Gérard, 66 ans, ruiné par l'amiante

"Je suis essoufflé, fatigué. C'est scandaleux de demander de l'argent à des gens comme moi." Gérard, 66 ans, est à bout. Comme des dizaines de milliers de personnes en France, ce retraité originaire de Saint-Omer a été exposé à l'amiante de 1973 à 2002. Cette année-là, ses problèmes respiratoires le poussent à passer des examens médicaux. Un scanner révèle la présence de plaques pleurales. "J'ai de l'amiante dans les poumons, les reins et les artères coronaires", détaille l'ancien menuisier d'Arc International, la fameuse cristallerie installée dans le Pas de Calais. Depuis, Gérard doit prendre des cachets quotidiennement et utilise un aérosol pour l'aider à respirer.

En 2009, sur une décision de la cour d'appel de Douai, le Fonds d'indemnisation des victimes de l'amiante (Fiva) lui a versé 14 000 euros. En première instance, il avait déjà perçu 25 000 euros de dommages et intérêts. Aujourd'hui, le retraité doit rembourser 13 000 euros, une somme qu'il n'a déjà quasiment plus.

Revirements de jurisprudence

En cause, deux revirements de jurisprudence. À l'automne 2009, le Fiva se pourvoit en cassation pour contester les sommes versées aux victimes et obtient un nouveau calcul des rentes. Désormais, celles-ci ne sont plus attribuées aux retraités pour la perte de leur capacité à gagner leur vie, mais comme une réparation pour préjudice personnel. "Cette interprétation tendancieuse peut diviser par deux les dommages et intérêts perçus par les victimes, traduit Maître Ledoux, avocat de l'Association régionale de défense des victimes. Ils essaient de boucher le trou de la Sécurité sociale", commente-t-il désabusé.

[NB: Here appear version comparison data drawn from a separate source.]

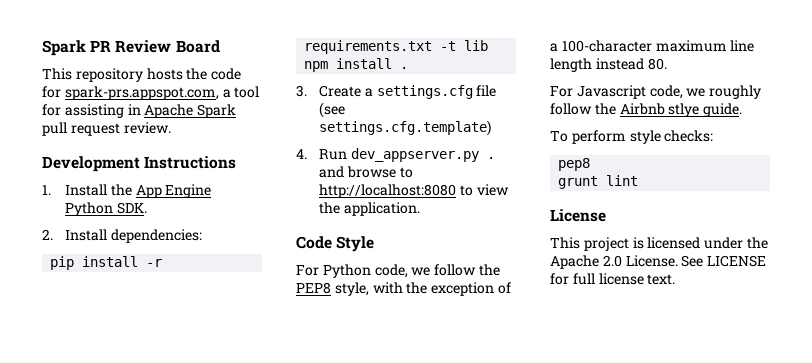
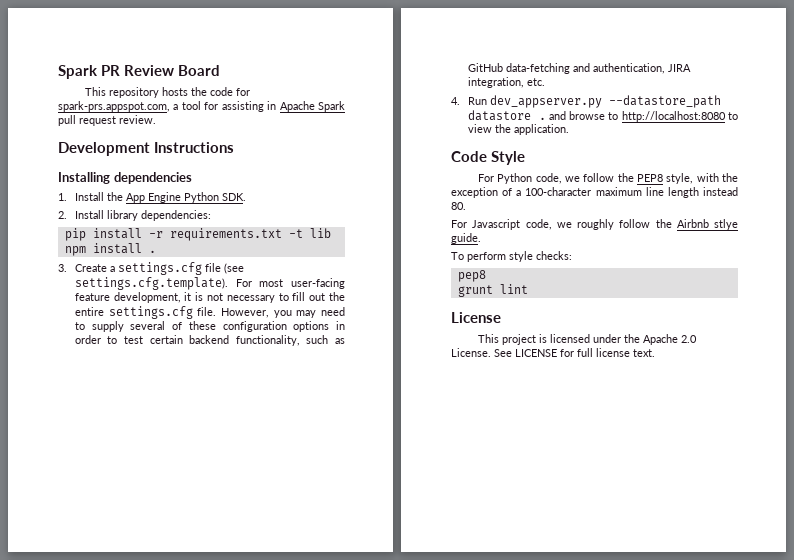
(237, 162) none -> [58,172,192,184] // Installing dependencies
(108, 235) none -> [106,210,138,221] library
[319,120,492,136] settings.cfg.template) -> [74,277,345,290] [74,292,345,303] [74,306,345,319] [74,321,345,332] [74,335,345,346] [467,63,691,74] [467,77,545,88] settings.cfg.template). For most user-facing feature development, it is not necessary to fill out the entire settings.cfg file. However, you may need to supply several of these configuration options in order to test certain backend functionality, such as GitHub data-fetching and authentication, JIRA integration, etc.
(479, 155) none -> [608,95,721,108] [467,110,531,121] --datastore_path datastore

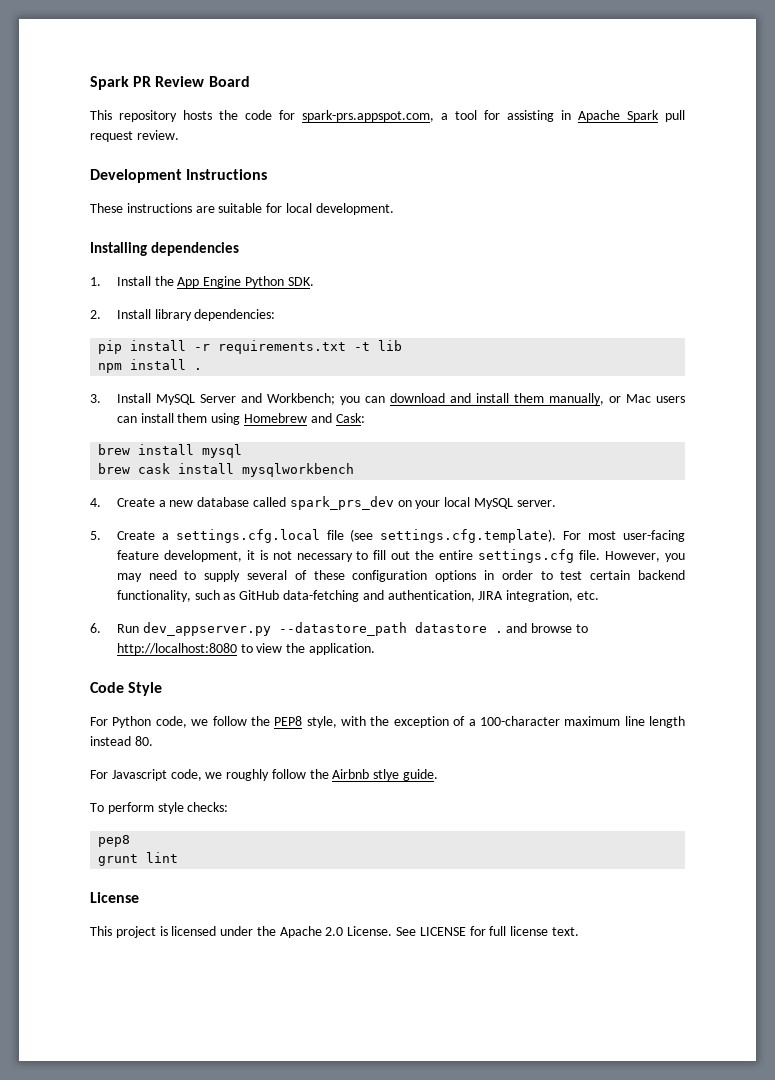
(235, 147) none -> [90,203,394,215] // These instructions are suitable for local development.
[74,262,202,275] Create a settings.cfg -> [116,393,685,405] [116,413,365,425] [98,444,243,458] [98,463,355,477] [90,496,556,510] [90,529,320,543] Install MySQL Server and Workbench; you can download and install them manually, or Mac users can install them using Homebrew and Cask: // brew install mysql // brew cask install mysqlworkbench // 4. Create a new database called spark_prs_dev on your local MySQL server. // 5. Create a settings.cfg.local
[451,97,460,105] 4. -> [90,623,101,633] 6.

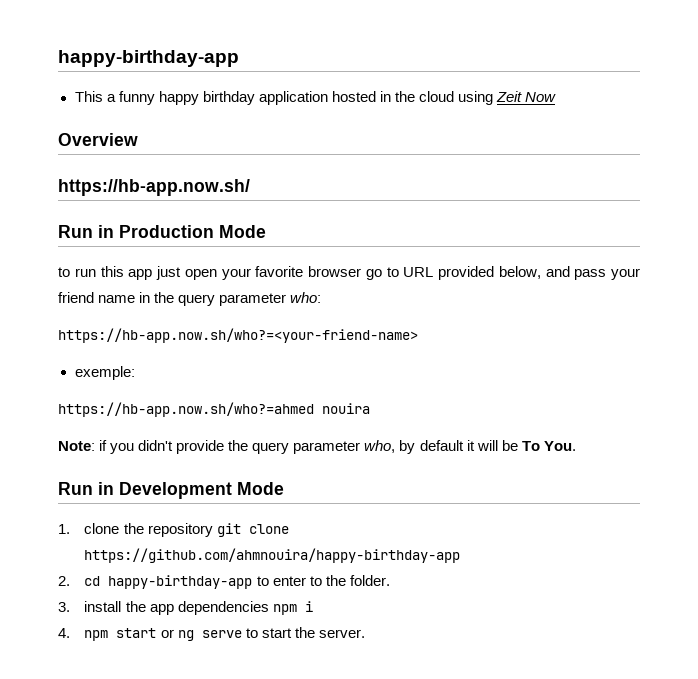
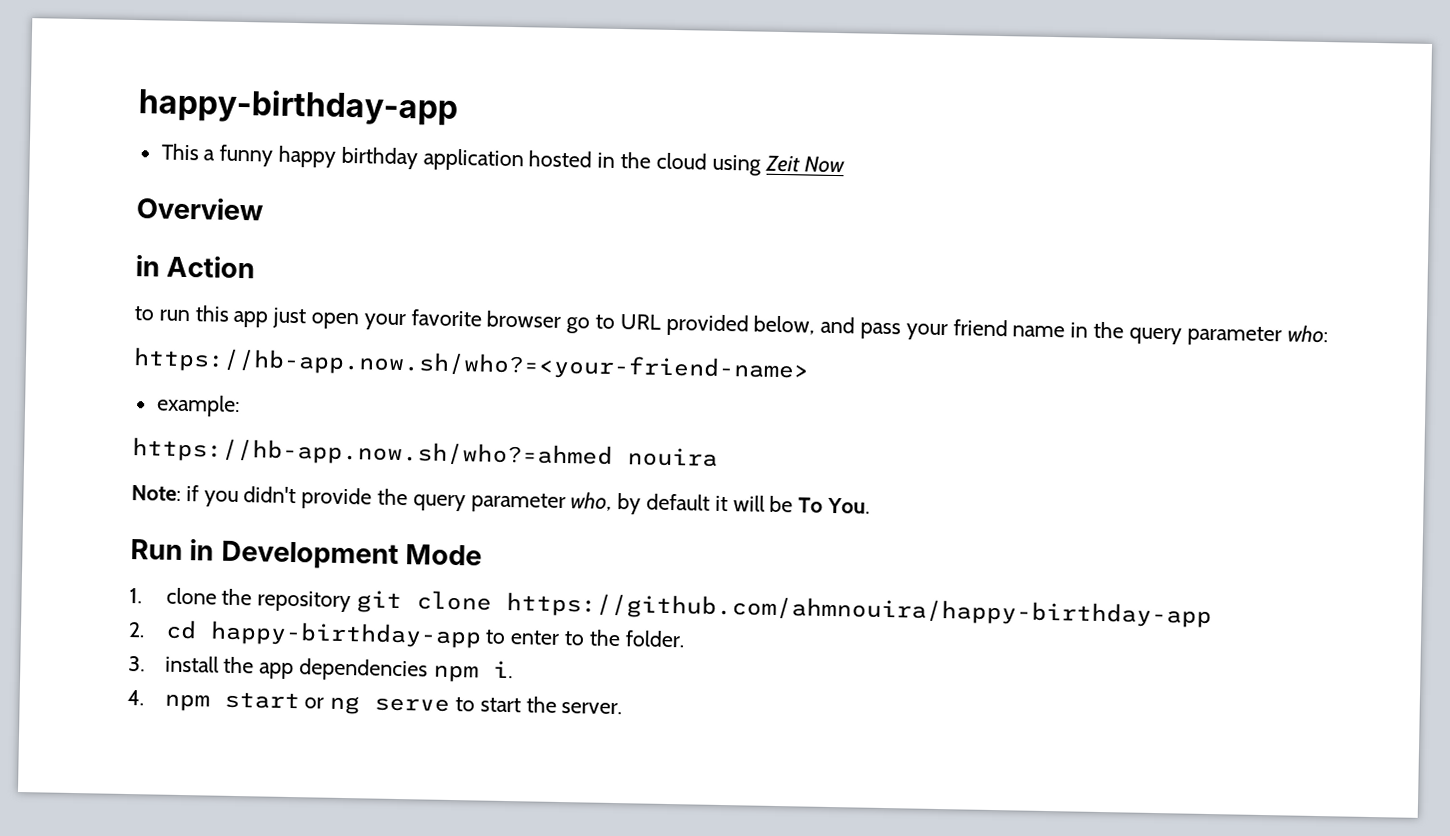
[58,179,250,196] [58,225,266,238] https://hb-app.now.sh/ // Run in Production Mode -> [135,254,256,279] in Action
[74,366,135,380] exemple: -> [155,394,240,418] example:
[304,601,313,612] i -> [492,660,513,679] i.

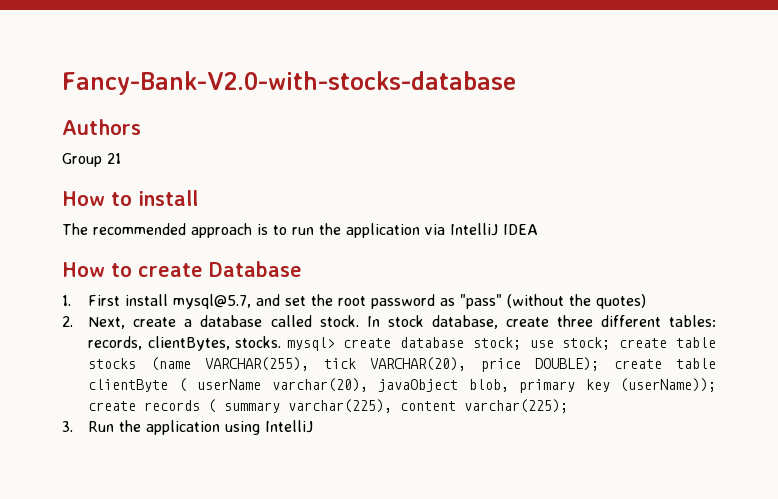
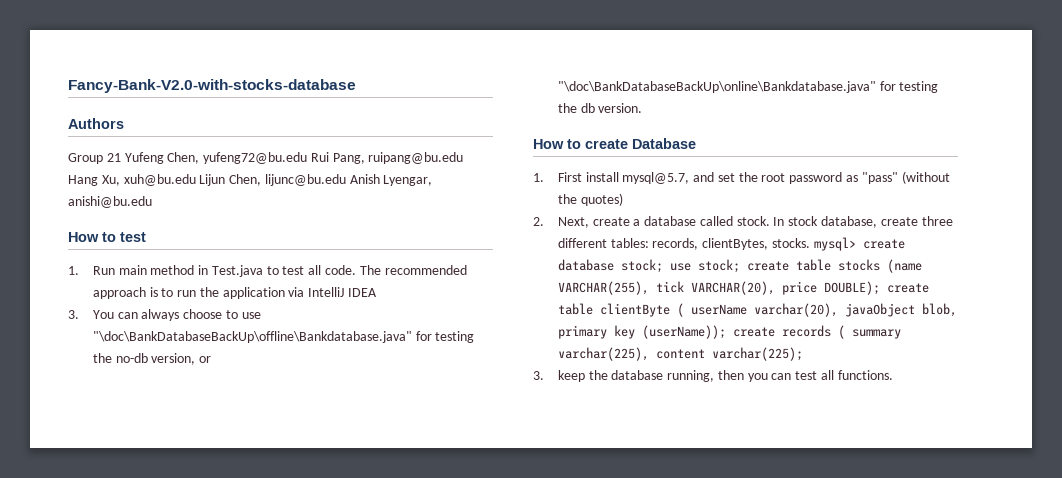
[62,190,198,206] // How to install // -> [124,152,464,164] [68,174,433,186] [68,196,152,208] [68,232,146,242] [68,265,356,277] Yufeng Chen, yufeng72@bu.edu Rui Pang, ruipang@bu.edu Hang Xu, xuh@bu.edu Lijun Chen, lijunc@bu.edu Anish Lyengar, anishi@bu.edu // How to test // 1. Run main method in Test.java to test all code.
(538, 229) none -> [68,309,261,321] [92,331,475,343] [92,353,212,365] [557,81,939,93] [557,103,643,113] // 3. You can always choose to use "\doc\BankDatabaseBackUp\offline\Bankdatabase.java" for testing the no-db version, or "\doc\BankDatabaseBackUp\online\Bankdatabase.java" for testing the db version.
[88,420,314,435] Run the application using IntelliJ -> [557,370,893,382] keep the database running, then you can test all functions.

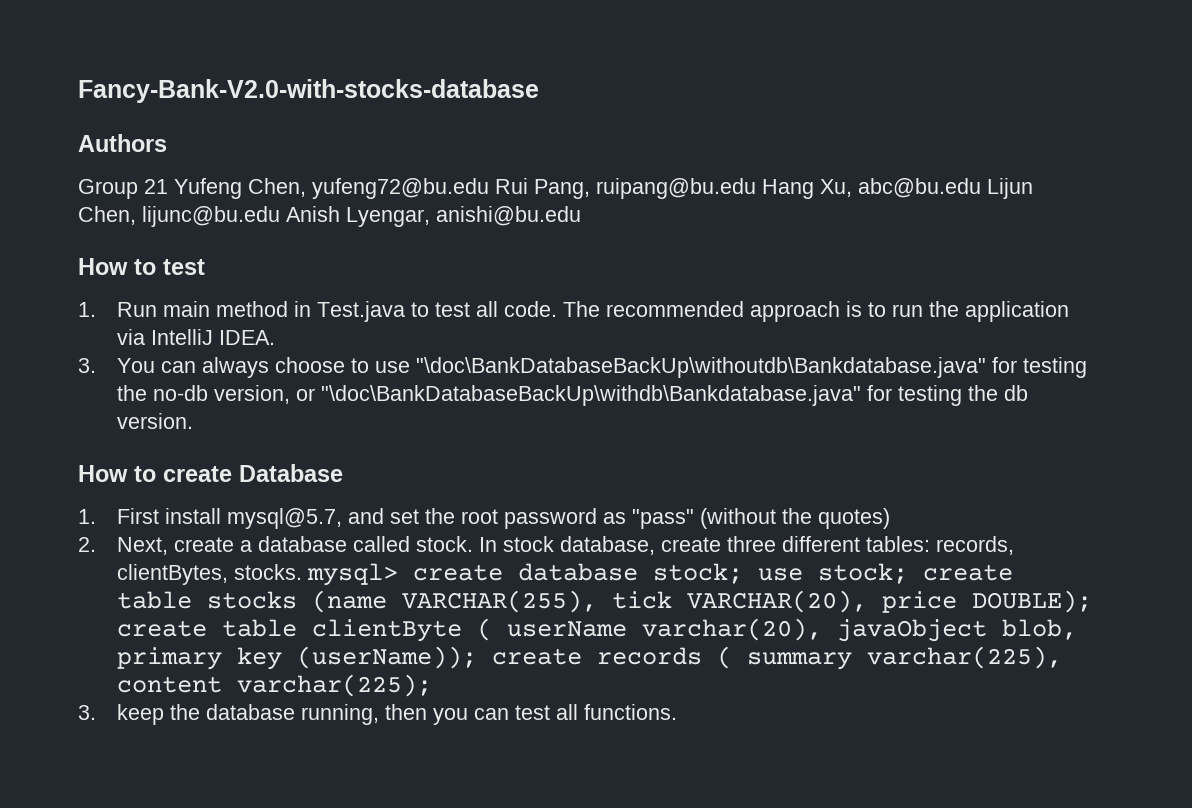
[123,174,196,186] xuh@bu.edu -> [858,178,981,198] abc@bu.edu
[347,288,377,297] IDEA -> [219,330,276,345] IDEA.
[92,331,412,343] "\doc\BankDatabaseBackUp\offline\Bankdatabase.java" -> [416,357,987,378] "\doc\BankDatabaseBackUp\withoutdb\Bankdatabase.java"
[557,81,876,93] "\doc\BankDatabaseBackUp\online\Bankdatabase.java" -> [321,385,862,406] "\doc\BankDatabaseBackUp\withdb\Bankdatabase.java"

La Cour de cassation casse les arrêts énoncés et renvoie les affaires. Mais entre-temps, la cour d'appel de Douai a changé de présidente et adopté une nouvelle appréciation de l'indemnisation à verser aux victimes de l'amiante. Elle met fin au principe dit "de linéarité", qui alignait le montant de l'indemnisation sur le taux d'incapacité de la victime. Désormais, le calcul des rentes s'effectue selon le modèle de l'Assurance maladie, beaucoup moins généreux envers les victimes.

Des victimes prises en otage

Jeudi, la décision de la cour d'appel de Douai est tombée : toutes les personnes en contentieux au moment des revirements de jurisprudence devront rembourser les dommages et intérêts perçus. "Ce sont 300 victimes prises en otage, qui doivent entre 1 500 et 30 000 euros au Fonds d'indemnisation des victimes de l'amiante", s'indigne Me Ledoux.

"C'est une décision scandaleuse, inexplicable et méprisante, dénonce Pierre Pluta, président de l'Association régionale de défense des victimes. Vendredi, un homme est arrivé en pleurs, il a deux enfants chômeurs et a dépensé ses dommages et intérêts pour les aider. Maintenant, il doit rembourser des dizaines de milliers d'euros. Comment va-t-il faire ?"
 
Une justice "à deux vitesses"

Gérard fait partie des 300 personnes concernées par ce revirement de jurisprudence. Il a appris la nouvelle en écoutant les informations à la radio. "Ces 13 000 euros, on les a dépensés", explique le retraité. "Nous les avons touchés il y a deux ans, ajoute Jacqueline, son épouse. Pourquoi nous faire ça, maintenant ?"

Le couple n'a pas le choix, la décision est irrévocable. "Nous allons négocier un échéancier puisque nous ne savons pas encore le délai de remboursement", déclare Gérard, résigné. Un sentiment partagé par Jacqueline, déçue de cette justice "à deux vitesses" : "Nous avions déjà des difficultés à gérer cette maladie, tant moralement que physiquement, avant ce nouveau coup dur. C'est toujours sur les mêmes que l'on tape".